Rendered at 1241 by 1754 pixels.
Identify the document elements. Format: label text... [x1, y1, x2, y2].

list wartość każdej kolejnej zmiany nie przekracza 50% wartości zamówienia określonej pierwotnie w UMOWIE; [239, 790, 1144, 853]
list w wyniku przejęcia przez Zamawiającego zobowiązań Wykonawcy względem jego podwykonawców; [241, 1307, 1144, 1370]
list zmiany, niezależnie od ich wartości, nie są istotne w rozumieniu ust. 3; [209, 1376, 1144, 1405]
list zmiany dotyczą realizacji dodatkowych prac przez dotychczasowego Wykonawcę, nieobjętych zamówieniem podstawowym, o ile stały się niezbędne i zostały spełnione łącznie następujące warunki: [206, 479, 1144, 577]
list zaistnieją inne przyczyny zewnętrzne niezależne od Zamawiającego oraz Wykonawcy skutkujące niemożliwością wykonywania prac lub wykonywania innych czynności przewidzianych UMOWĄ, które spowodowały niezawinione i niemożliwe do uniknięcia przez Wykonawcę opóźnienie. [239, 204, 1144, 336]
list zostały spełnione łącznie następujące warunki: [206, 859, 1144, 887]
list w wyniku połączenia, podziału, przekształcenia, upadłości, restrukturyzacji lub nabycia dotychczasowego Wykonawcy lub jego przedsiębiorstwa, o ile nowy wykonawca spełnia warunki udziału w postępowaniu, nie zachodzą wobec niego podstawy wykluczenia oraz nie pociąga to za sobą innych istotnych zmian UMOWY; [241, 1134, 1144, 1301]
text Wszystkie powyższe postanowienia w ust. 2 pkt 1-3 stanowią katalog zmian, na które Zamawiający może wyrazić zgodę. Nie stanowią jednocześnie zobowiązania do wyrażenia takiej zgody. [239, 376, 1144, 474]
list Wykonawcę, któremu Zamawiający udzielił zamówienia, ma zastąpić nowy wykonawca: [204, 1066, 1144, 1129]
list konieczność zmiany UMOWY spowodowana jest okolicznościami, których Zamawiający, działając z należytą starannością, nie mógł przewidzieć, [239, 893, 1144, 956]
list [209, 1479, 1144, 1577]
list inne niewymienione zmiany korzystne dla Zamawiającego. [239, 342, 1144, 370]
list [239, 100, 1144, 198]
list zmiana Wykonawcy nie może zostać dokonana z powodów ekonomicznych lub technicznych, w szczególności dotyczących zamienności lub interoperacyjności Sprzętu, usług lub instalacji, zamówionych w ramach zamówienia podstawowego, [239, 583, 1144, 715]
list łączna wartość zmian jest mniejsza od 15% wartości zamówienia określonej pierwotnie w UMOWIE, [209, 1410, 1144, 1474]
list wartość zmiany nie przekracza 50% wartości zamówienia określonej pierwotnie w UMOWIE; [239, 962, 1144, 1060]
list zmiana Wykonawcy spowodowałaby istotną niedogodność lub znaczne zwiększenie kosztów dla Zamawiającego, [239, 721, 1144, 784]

::::

What this task involves: For the records above, state how many lines contain "text". Add nothing to the number.

Solved exercise: 2